耐震性を重視するのなら、重心が一箇所しかなく、建物に対して均等に揺れが伝わる長方形や正方形のマンションを選ぶとよいでしょう

基礎の強度をチェック

マンションの基礎は、地面の深部まで杭を打つ「杭基礎」と、杭を打たずに地面で建物を支える「直接基礎」の2種類があります。

多くのマンションは、軟弱な地盤で採用される杭基礎で造られていますが、地盤そのものの強度が高い場合は直接基礎でも耐震性に問題はありません。

ただ、付近に海のあるエリアや、埋め立て地など、地盤が弱い場所に直接基礎でマンションを建てると、建物が沈下してしまうおそれがあります。

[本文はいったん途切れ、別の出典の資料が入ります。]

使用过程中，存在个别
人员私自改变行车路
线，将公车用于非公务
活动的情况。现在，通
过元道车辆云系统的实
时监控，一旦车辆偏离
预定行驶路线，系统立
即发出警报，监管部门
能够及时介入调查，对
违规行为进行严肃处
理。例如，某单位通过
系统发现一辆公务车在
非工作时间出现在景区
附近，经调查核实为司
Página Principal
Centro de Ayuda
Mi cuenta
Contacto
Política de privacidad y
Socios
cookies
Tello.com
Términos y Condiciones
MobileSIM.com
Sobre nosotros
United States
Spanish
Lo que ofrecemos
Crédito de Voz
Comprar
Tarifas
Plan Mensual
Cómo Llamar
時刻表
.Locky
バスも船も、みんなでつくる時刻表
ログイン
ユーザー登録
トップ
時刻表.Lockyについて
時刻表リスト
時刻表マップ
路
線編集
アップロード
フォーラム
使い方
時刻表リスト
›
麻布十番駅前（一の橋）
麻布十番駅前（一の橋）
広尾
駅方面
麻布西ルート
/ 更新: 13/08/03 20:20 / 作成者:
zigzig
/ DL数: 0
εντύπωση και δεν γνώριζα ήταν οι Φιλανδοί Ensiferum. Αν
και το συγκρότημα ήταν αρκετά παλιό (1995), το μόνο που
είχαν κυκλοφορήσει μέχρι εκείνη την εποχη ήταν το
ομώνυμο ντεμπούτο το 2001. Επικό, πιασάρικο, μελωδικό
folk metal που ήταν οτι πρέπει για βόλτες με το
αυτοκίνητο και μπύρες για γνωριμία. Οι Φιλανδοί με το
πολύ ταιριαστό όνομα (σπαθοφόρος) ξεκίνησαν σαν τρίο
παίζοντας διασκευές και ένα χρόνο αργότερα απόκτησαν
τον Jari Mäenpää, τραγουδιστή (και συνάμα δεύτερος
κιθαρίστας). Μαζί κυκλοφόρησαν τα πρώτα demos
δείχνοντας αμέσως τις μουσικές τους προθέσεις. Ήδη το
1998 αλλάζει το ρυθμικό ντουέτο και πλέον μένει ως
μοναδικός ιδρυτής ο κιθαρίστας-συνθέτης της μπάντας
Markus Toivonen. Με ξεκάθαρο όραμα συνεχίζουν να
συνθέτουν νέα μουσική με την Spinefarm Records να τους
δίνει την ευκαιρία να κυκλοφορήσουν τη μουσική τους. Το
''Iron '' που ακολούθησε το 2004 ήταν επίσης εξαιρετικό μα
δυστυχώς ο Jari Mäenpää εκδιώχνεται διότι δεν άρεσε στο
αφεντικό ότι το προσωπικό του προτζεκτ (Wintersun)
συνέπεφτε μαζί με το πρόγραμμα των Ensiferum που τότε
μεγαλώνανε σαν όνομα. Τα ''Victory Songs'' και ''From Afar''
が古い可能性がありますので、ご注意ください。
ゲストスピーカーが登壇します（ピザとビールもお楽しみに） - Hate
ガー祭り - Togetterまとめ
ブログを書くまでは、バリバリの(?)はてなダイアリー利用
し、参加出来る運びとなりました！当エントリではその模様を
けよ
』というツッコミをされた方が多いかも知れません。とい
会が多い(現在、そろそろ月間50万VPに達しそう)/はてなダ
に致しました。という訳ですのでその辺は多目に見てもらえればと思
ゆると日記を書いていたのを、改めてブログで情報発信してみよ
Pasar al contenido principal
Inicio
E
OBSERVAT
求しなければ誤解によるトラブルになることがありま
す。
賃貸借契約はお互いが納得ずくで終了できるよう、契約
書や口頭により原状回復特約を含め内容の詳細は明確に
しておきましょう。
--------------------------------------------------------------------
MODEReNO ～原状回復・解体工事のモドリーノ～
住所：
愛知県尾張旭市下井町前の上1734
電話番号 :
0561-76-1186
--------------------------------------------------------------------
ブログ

マンションを購入する際は、地盤の特性に適した基礎が採用されているかどうかもチェックしておきましょう。

物件を購入するときは耐震性能・耐震等級を確認しよう

過去に大規模な地震が何度も発生している日本では、地震に対する備えは必要不可欠です。

1981年以降に建てられた建物は、建築基準法に基づいた新耐震基準に則って建築されています。人命だけでなく建物の損傷を最小限に抑えたいのなら、耐震等級もあわせてチェックすることが大切です。

ただ、マンションに関しては耐震等級1の物件がほとんどです。基礎の強度や物件の形状などから、耐震性能を確認することをおすすめします。